This month the Education Ministry instructed all religion teachers to spend five minutes of every class they teach to lecture students on how to dress properly and avoid western clothes. These instructions are strange considering that all Saudi public schools have very strict dress codes that even govern hairstyles. Girls have to wear a uniform inside the school and a tent style abaya with full face cover coming in and going out of the school while boys have to wear thobes (traditional Saudi menswear) and have their hair almost shaved off. And yet this is not enough, what students wear at home and on their own time under their parents’ supervision has to be addressed too!
Another issue that the Ministry has asked all schools to look out for is that some students come to school with pictures on their bags and stationary supplies. The issued warning is ambiguous about the nature of these pictures but for readers of Arabic you would think it was pornography. Actually it’s more in the nature of the wildly popular Disney High School Musical and Hannah Montana characters. These according to the warning are putting our school environment and the whole of society in dire danger. While the schools do their jobs of confiscating pictures and organizing parental awareness programs, the Ministry has promised to take this up with Saudi commerce to stop allowing these pictures into the country.
In all Ministry of Education supervised schools students spend a lot of time on religious studies averaging about 6 to 9 40 minute classes per week, depending on the grade level. What is taught during all that time? Some of it is just reading and memorizing the Quran which I enjoyed as a student since many of the Quran chapters we took were stories about prophets. But many other classes are devoted to abstract and unrelatable concepts especially at the elementary level. And what I mean by abstract is like a whole subject devoted to monotheism that is taught over and over again from first grade up until students graduate. And then there’s Islamic jurisprudence (Fiqh) in which students learn about which kind of lamb should be sacrificed and how to prepare a corpse for burial, all of this in theoretical terms of course and through mostly rote memorization. What am I getting at? It bothers me that all this time at school is spent on such topics that the majority of students will not have to deal with in real life. What is more, the Ministry is willing to push class time for such a superficial issue like how students dress in their own time but at the same time if you visit any school canteen in our kingdom you will find chaos. I have never seen a school canteen where students stand properly in line waiting for their turn.Come in to any school early in the morning and I guarantee that you will catch some students with their notebooks sprawled out copying last night’s homework.

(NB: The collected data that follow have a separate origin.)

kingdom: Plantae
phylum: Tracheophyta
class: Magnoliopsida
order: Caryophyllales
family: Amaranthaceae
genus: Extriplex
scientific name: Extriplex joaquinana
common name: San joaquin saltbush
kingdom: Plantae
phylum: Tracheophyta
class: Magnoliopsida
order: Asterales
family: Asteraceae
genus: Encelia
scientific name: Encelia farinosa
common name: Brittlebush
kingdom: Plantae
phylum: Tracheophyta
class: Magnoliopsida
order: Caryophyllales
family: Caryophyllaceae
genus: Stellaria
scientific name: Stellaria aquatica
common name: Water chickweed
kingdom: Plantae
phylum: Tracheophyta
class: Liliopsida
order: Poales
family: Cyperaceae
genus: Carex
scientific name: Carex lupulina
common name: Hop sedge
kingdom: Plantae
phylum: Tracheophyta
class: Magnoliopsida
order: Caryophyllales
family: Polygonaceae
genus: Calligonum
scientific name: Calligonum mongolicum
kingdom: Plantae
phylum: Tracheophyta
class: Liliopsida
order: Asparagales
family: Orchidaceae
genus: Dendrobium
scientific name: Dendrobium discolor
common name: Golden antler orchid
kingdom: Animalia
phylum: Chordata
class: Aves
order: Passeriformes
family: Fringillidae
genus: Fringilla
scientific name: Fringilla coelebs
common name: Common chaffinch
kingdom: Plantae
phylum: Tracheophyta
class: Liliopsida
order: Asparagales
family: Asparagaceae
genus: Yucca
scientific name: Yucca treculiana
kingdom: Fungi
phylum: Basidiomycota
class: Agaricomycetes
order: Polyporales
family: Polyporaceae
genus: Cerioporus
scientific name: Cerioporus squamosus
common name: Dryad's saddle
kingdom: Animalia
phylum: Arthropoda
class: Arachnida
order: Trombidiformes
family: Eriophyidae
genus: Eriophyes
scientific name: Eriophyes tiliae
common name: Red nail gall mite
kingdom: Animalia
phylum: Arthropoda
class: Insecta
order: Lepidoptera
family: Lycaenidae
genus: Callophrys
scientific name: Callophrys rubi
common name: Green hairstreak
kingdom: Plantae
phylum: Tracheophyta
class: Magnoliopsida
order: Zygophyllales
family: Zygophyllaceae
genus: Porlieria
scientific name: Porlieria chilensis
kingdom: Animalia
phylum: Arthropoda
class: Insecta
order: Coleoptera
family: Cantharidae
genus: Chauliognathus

Check out all the posters hanging on the walls of the school and you will see that at least 95% of them were not done by the students whose names are shamelessly written on it but actually some Syrian or Egyptian man in a shop was paid to make it. Teaching students to have pride in making things themselves has not quite caught on.
The Prophet Mohammed PBUH said (Religion is morals) which means that the main manifestation of Islam within a society is how people deal with each other. So why is respecting others by standing in line not assigned five minutes? Why is plagiarism and pride in one’s own work not assigned a chapter? And how about Saudi arrogance, self-righteousness and racism?
This post was long overdue having gotten myself into numerous verbal clashes at cashiers because people just won’t wait their turn but what really instigated this topic was that my sister’s friend was beaten up badly by a couple of women at a clothing shop, Zara, because she wouldn’t let them cut in. She took this to court but the women just won’t show up and consequently the hearing keeps getting postponed.